-- TASK REQUIREMENTS --
In the source excerpt on the Rutland Company's lease, what did the Central Vermont reduce the rent to after April 1, 1875?

-- SOURCE EXCERPT --
You recollect that they called him up and asked whether any profit was made out of it, whether
he made anything out of this transaction. He said, "I know of none except perhaps a little profit
that was realized on this stock, and that went to the benefit of the Company; I know that not
one cent of profit rested in my pocket." And there he left it; and no effort was made to
There was a great transaction, a very admirable piece of work, breaking through forms and regulations,
perhaps violating the rule of what an officer in form or in law is authorized to do.
If he had regarded simply the letter of the law this contract would have been broken the 1st
of April, 1874, and this Company would have been short nearly a quarter of a million dollars.
But he looked at the spirit of the work he had to do, the soul of things; and he said, It is my duty to guard
and protect and to advance the real interests of my corporation, and not regard the mere letter of the regulation
laid down for my government.
Now, gentlemen, after April 1, 1875, the Central Vermont
broke this contract and reduced the rent to $258,000 per annum.
And what was the result? What was the amount of
the burden on the Rutland Company's shoulders in 1877?
Addison rent, $35,000; script dividends on $300,000 with interest
thereon, $18,000 per annum; floating debt and old
bonds, $400,000, with the interest, $25,000 a year; equipment
7s and 8s, $1,000,000, amounting to $75,000 per annum; first-mortgage 8s,
$1,500,000, amounting to $120,000 a year; salaries
and incidental expenses, taxes, etc., $18,000; making a burden that they could
not shift of $291,000 per annum. And
the amount of the income adding some little items of rent amounted only
to $258,000; $32,000 a year worse than nothing. A bankrupt concern. That
ws their standing when that lease was broken. Here was another load to shoulder.
And who was to do it and lift this Company out again? Did
Governor Page shrink from the work? No, gentlemen; as Colonel Walker told you
yesterday, that situation had to be
faced and something done, or else these old mortgage bondholders (and there were some still out) could foreclose. The
first-mortgage 8s could foreclose on their $1,500,000. The stock would not be worth a cent.
it would be questionable whether any of the other mortgages except the first one foreclosed
would be worth anything, and the whole property would be swept out. What was to be done?

-- RECORD EXCERPTS --
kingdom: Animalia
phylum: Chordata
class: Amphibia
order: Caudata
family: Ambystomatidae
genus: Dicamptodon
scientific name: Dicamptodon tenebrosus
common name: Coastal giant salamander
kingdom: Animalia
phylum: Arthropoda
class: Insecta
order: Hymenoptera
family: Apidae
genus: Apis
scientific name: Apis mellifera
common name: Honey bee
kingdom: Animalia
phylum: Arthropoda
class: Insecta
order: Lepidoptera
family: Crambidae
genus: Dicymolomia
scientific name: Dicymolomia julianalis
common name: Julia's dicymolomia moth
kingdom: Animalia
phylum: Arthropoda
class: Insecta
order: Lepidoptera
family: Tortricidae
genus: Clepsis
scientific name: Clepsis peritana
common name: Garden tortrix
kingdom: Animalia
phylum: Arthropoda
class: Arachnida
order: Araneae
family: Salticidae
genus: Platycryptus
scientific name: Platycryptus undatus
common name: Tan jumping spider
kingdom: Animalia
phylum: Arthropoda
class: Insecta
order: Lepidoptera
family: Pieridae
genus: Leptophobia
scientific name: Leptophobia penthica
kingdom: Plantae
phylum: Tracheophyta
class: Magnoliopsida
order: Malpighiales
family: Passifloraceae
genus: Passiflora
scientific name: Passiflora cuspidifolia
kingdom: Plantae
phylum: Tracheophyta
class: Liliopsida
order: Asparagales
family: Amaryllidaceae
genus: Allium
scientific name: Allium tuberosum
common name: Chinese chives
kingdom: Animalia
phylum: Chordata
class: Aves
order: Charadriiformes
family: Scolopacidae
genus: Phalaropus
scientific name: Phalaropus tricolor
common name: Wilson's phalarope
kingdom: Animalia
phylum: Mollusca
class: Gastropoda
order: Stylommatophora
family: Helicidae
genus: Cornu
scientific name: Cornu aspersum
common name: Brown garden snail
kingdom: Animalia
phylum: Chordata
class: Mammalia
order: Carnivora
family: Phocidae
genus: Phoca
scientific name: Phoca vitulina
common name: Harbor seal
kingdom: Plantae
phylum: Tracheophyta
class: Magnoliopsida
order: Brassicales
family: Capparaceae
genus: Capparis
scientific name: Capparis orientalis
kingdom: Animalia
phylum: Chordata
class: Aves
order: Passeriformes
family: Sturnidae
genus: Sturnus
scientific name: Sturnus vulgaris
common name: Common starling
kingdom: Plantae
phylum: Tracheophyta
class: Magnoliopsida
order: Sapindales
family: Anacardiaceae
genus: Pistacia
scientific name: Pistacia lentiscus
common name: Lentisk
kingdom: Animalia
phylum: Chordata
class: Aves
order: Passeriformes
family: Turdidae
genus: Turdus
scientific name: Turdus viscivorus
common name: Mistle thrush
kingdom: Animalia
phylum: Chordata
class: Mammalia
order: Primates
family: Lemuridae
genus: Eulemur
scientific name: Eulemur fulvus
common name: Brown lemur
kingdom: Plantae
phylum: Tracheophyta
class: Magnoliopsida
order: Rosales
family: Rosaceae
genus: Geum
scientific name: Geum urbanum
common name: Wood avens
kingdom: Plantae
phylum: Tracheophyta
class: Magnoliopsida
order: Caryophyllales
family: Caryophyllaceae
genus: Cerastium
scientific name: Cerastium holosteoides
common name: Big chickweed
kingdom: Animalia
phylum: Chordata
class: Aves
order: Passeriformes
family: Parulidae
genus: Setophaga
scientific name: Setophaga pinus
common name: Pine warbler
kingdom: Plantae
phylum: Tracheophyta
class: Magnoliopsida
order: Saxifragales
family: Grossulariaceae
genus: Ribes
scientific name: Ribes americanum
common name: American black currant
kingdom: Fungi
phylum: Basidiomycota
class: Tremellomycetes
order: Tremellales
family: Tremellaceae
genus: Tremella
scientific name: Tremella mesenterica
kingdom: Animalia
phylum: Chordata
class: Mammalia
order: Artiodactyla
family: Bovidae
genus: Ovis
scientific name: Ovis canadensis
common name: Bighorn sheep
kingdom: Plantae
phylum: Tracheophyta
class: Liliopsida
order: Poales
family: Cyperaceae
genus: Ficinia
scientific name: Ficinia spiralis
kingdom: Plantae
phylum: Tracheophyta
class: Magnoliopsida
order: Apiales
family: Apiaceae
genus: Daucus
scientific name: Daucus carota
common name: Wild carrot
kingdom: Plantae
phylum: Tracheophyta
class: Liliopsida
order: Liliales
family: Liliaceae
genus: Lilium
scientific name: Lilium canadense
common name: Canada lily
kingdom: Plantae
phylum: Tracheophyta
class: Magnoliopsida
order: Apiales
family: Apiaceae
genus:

-- OUTPUT FOR THIS TASK --
$258,000 per annum.